O pedido será formalizado pelo promotor Ivan Ariza, da União Nacional de Justiça e Paz, que nesta sexta-feira pôs fim, na cidade de Medellín (noroeste da Colômbia), à diligência de versão livre ou testemunho voluntário no qual Duque comparecia.
O ex-chefe paramilitar prestou depoimento em um total de 13 audiências, dentro de um processo judicial iniciado no começo do ano passado.
A acusação derivou do fato de Duque pertencer às Autodefesas Unidas da Colômbia (AUC), organização que se dissolveu em meados de 2006, após desarmar mais de 31 mil paramilitares, em virtude de um processo de paz com o Governo do presidente Álvaro Uribe.
Duque, considerado o responsável político das AUC, foi um dos comandantes do Bloco Central Bolívar (BCB) e teve sob seu comando vários blocos que atuavam no noroeste do país.

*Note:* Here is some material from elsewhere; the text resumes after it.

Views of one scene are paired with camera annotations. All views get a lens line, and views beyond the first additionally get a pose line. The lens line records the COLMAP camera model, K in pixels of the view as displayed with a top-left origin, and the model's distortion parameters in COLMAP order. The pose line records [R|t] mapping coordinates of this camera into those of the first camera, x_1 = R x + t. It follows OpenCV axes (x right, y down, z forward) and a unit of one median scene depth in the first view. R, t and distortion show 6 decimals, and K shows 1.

O BCB era o maior grupo de redutos da organização e se dissolveu no final de 2005 com o desarmamento de Duque, seus colegas de comando "Julián Bolívar" e "Javier Montañez", o "Macaco", e de 1.924 ultradireitistas subalternos.

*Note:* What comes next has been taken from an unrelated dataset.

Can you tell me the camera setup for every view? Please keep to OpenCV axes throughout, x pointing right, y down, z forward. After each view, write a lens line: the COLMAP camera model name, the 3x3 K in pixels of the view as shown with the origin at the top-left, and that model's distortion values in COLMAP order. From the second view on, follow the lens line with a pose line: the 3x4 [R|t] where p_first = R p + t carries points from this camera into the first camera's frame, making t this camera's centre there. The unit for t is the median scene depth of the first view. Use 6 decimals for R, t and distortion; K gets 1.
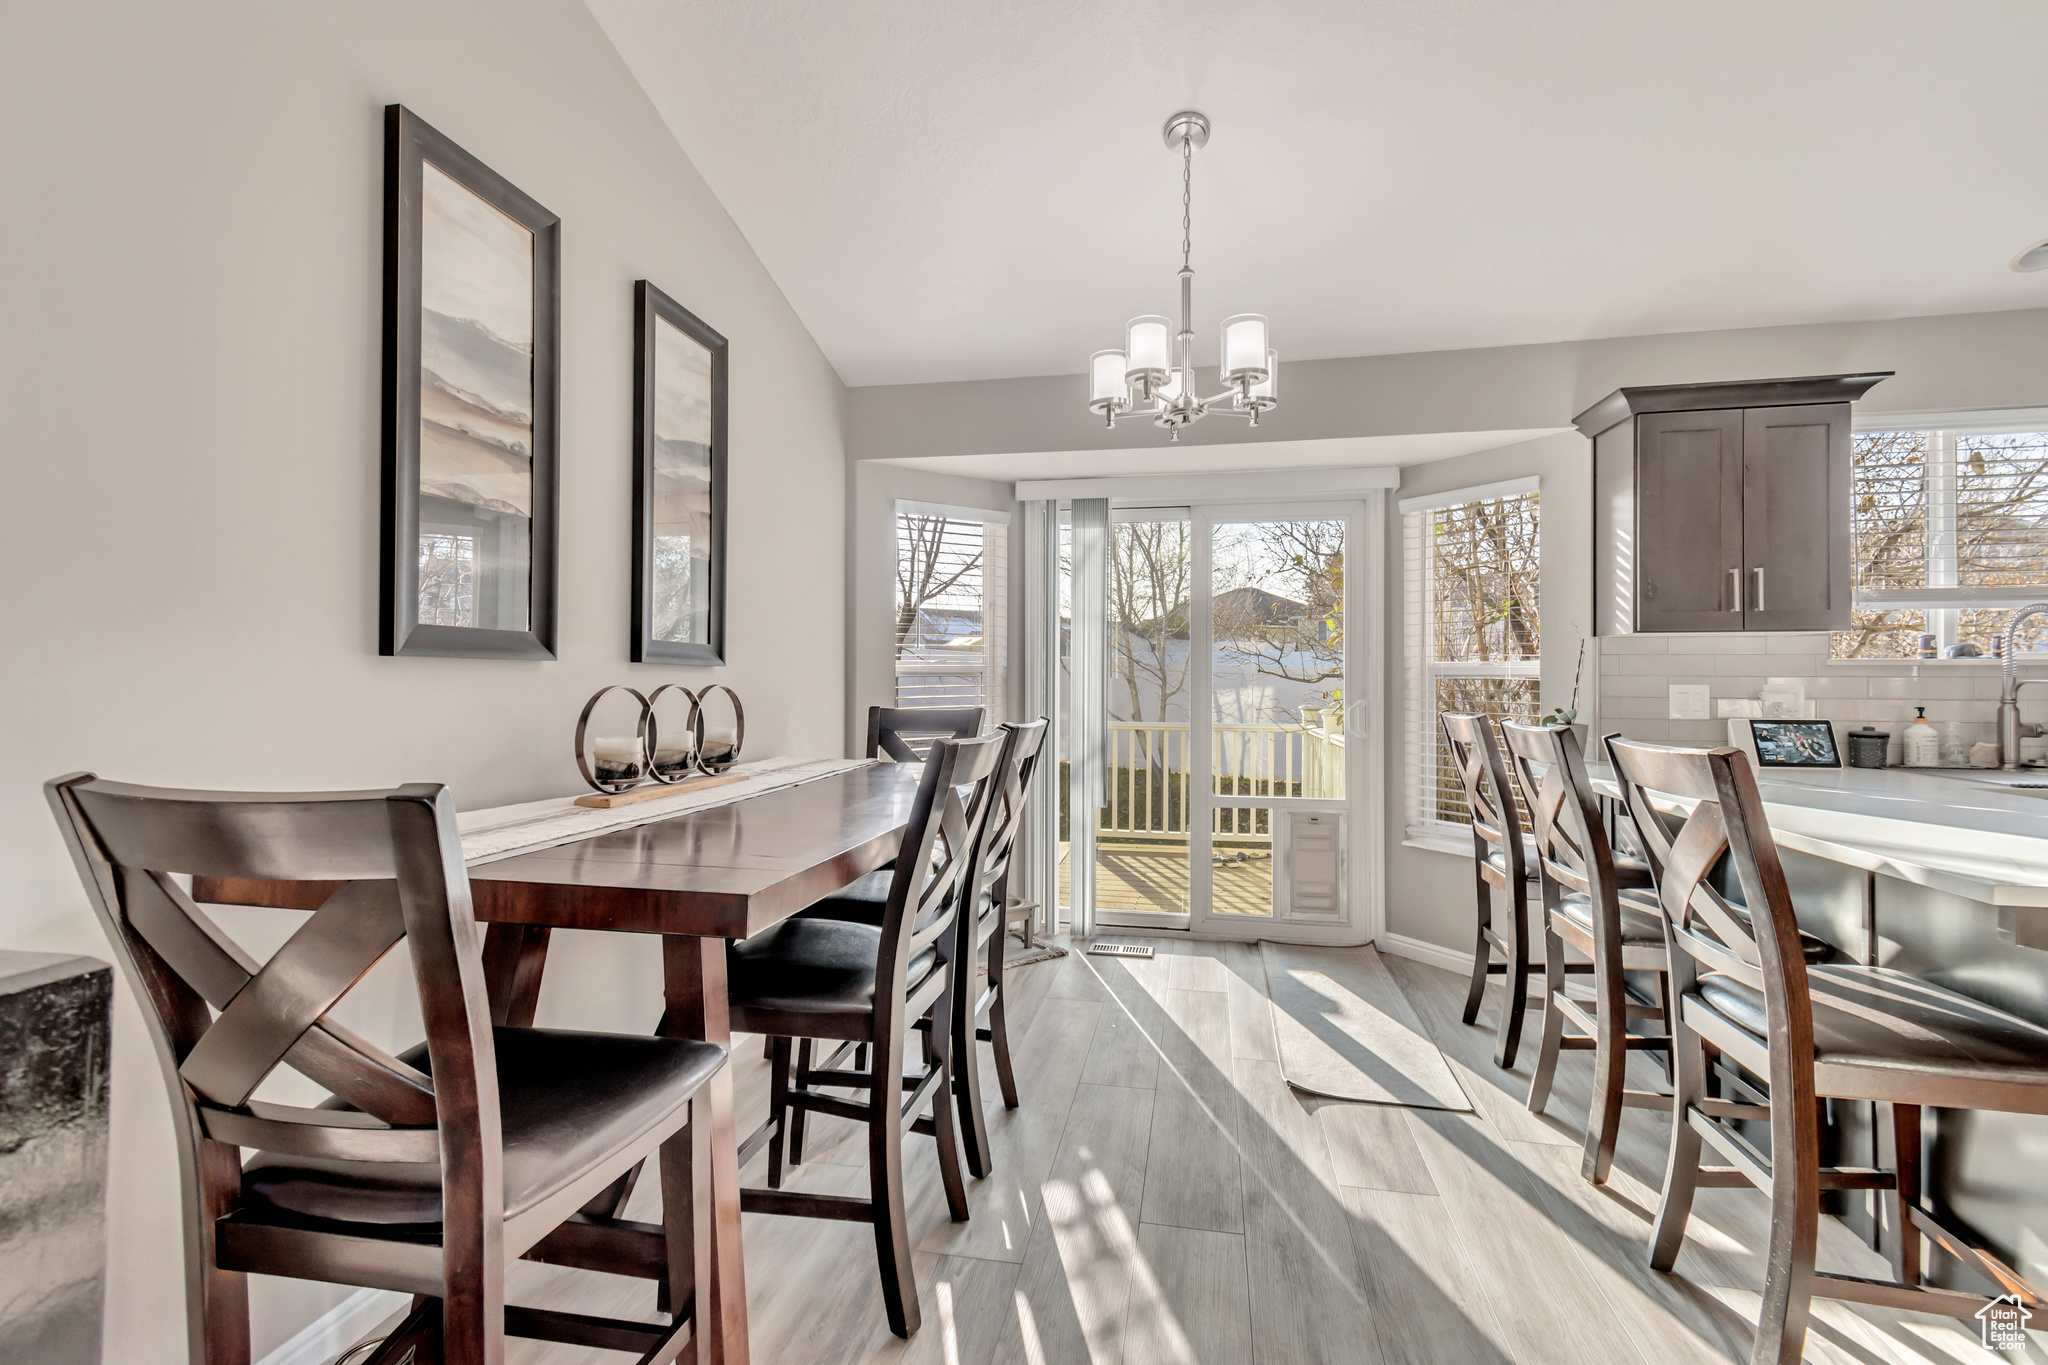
lens RADIAL K [[915.4, 0, 1025.5], [0, 915.4, 667.7], [0, 0, 1]] dist [0.014842, -0.000530]
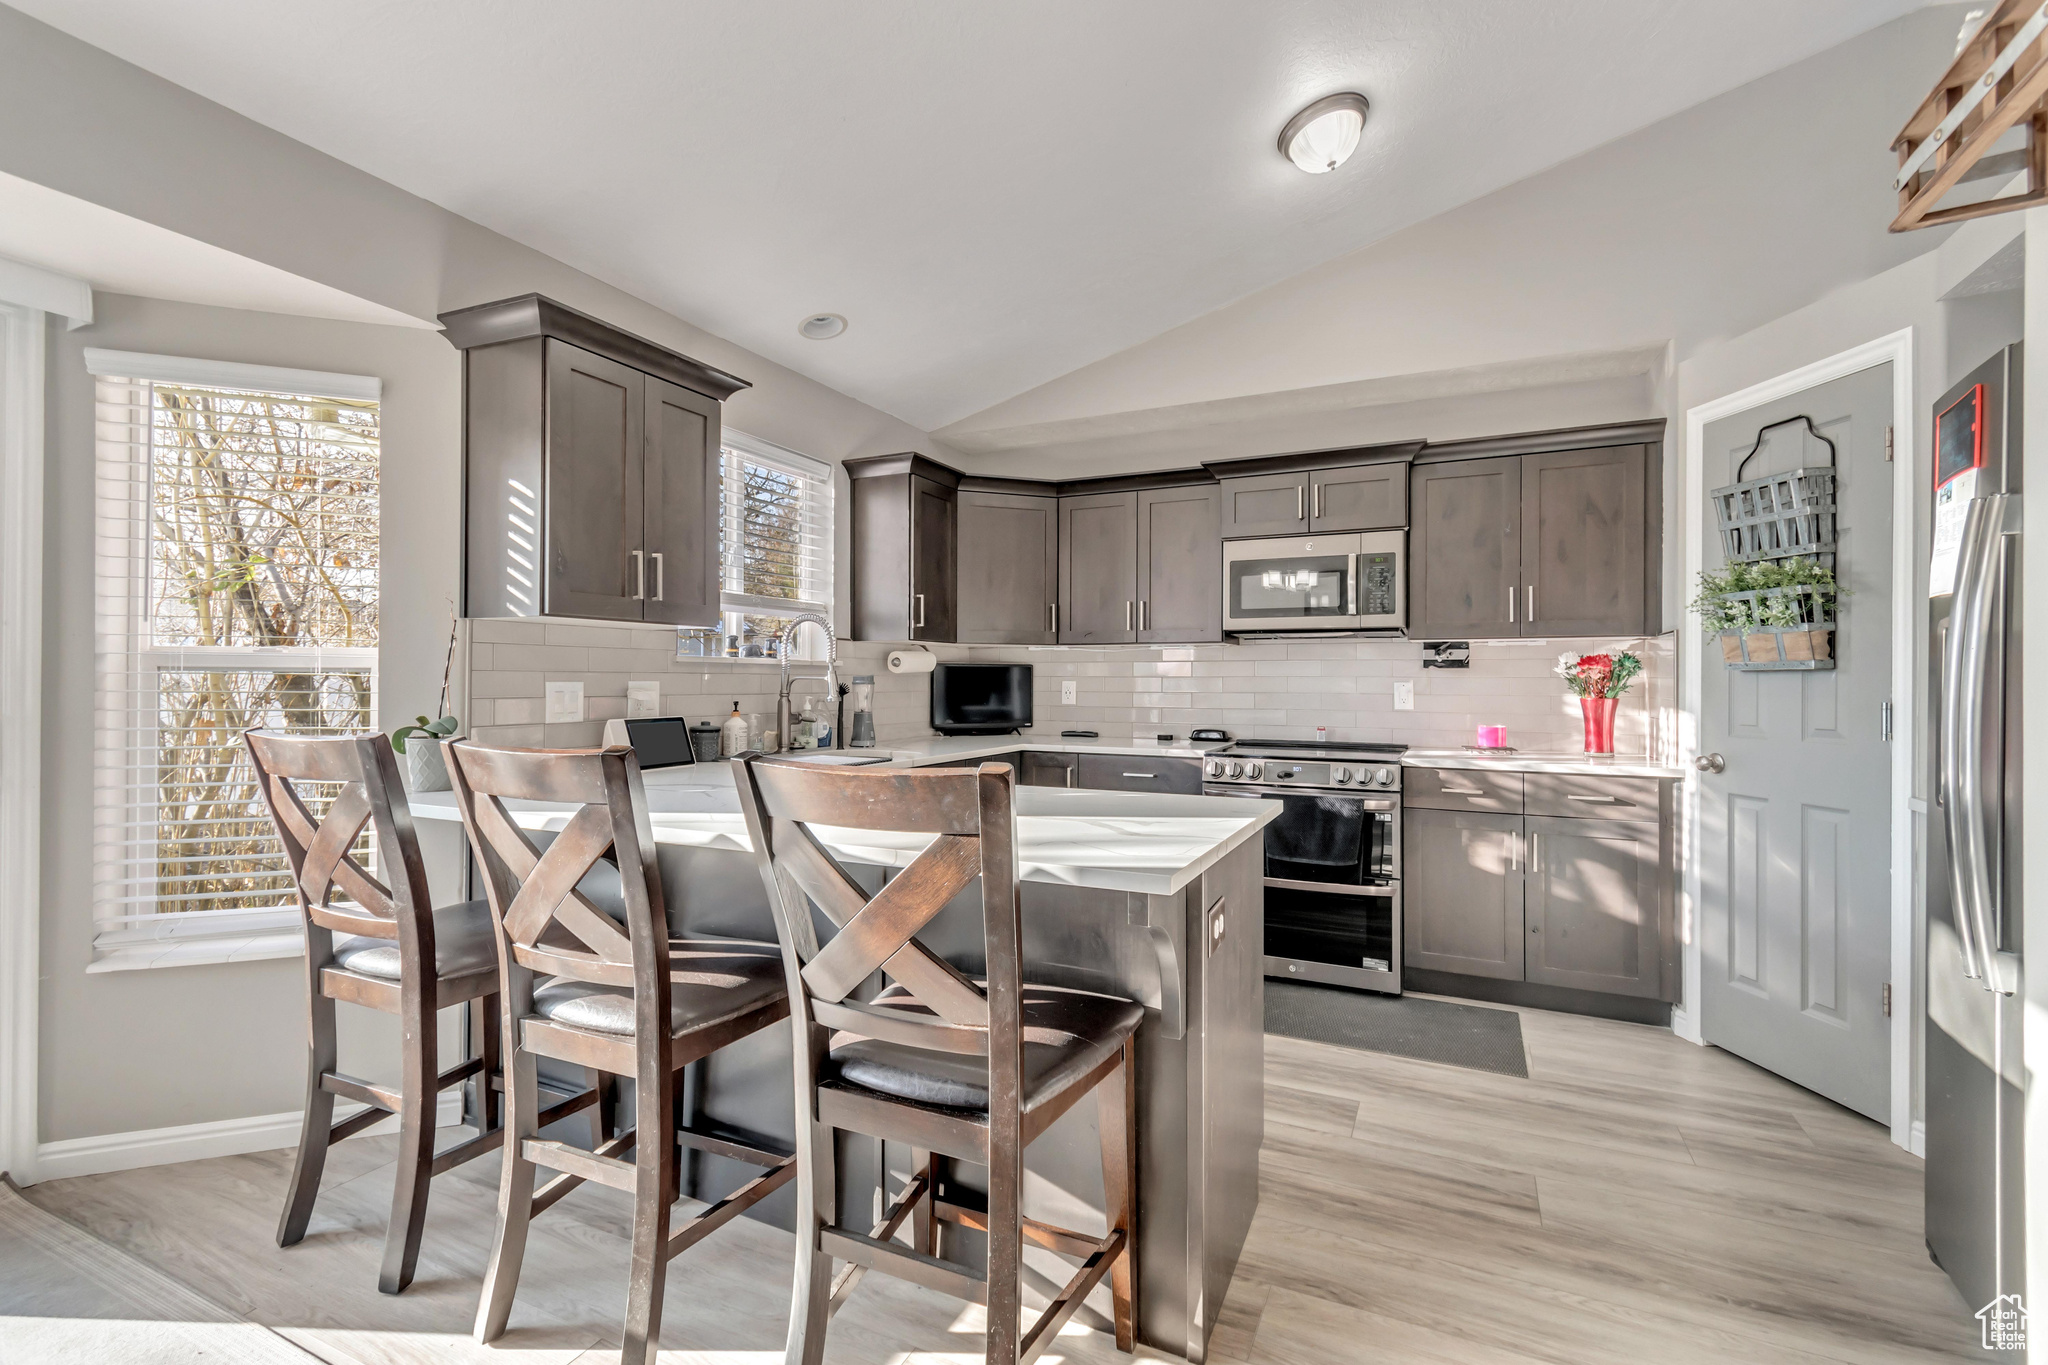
lens RADIAL K [[915.4, 0, 1026.6], [0, 915.4, 675.2], [0, 0, 1]] dist [0.014842, -0.000530]
pose [[0.239963, 0.001267, 0.970781, 0.003890], [-0.016474, 0.999860, 0.002767, 0.003045], [-0.970642, -0.016656, 0.239950, 0.402675]]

A Promotoria indicou que, na série de audiências judiciais, Duque "sempre negou qualquer participação nos crimes de seqüestro, homicídio, desaparecimento forçado, deslocamento e furto de combustível que lhe foram imputados".
O ex-chefe paramilitar é acusado das mortes de Ivan Darío Rincón, prefeito de Aguadas; Germán Escobar Chavarriaga, ex-prefeito de Marmato, e de vários indígenas de Riosucio.

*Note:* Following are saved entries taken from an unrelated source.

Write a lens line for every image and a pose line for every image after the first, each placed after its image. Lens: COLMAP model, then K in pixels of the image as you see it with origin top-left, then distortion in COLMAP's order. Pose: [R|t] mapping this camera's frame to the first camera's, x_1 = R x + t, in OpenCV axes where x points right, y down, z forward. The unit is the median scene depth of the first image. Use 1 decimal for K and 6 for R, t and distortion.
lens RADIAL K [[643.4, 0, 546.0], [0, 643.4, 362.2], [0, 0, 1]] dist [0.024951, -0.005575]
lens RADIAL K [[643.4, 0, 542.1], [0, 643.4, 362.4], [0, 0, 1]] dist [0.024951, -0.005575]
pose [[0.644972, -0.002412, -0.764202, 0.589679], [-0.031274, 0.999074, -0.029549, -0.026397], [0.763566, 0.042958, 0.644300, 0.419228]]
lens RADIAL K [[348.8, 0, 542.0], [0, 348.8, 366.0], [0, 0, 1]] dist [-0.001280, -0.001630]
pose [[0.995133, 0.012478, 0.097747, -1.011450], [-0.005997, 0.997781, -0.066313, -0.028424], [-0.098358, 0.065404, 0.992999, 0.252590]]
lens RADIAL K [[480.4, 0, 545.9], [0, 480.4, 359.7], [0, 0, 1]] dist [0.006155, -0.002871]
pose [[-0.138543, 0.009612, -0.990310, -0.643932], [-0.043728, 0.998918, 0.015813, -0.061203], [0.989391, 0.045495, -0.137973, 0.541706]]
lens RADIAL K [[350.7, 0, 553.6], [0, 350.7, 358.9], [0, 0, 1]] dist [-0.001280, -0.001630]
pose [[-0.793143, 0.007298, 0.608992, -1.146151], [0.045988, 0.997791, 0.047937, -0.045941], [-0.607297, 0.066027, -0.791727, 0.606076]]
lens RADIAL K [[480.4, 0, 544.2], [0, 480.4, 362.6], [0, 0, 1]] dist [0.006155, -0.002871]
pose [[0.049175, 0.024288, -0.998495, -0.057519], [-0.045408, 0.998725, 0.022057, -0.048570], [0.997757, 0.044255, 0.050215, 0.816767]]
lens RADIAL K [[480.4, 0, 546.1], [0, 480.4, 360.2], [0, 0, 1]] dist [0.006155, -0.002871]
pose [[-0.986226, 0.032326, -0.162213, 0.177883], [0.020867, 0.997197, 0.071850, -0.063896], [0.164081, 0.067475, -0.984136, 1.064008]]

Além disso, enfrenta acusações pelo furto de US$ 346 milhões em combustíveis da Empresa Colombiana de Petróleos (Ecopetrol, estatal), acrescentou a Promotoria.
Duque está detido em uma prisão de segurança próxima a Medellín, presídio no qual também permanecem 30 ex-comandantes das AUC, entre eles Salvatore Mancuso, antigo chefe máximo da organização.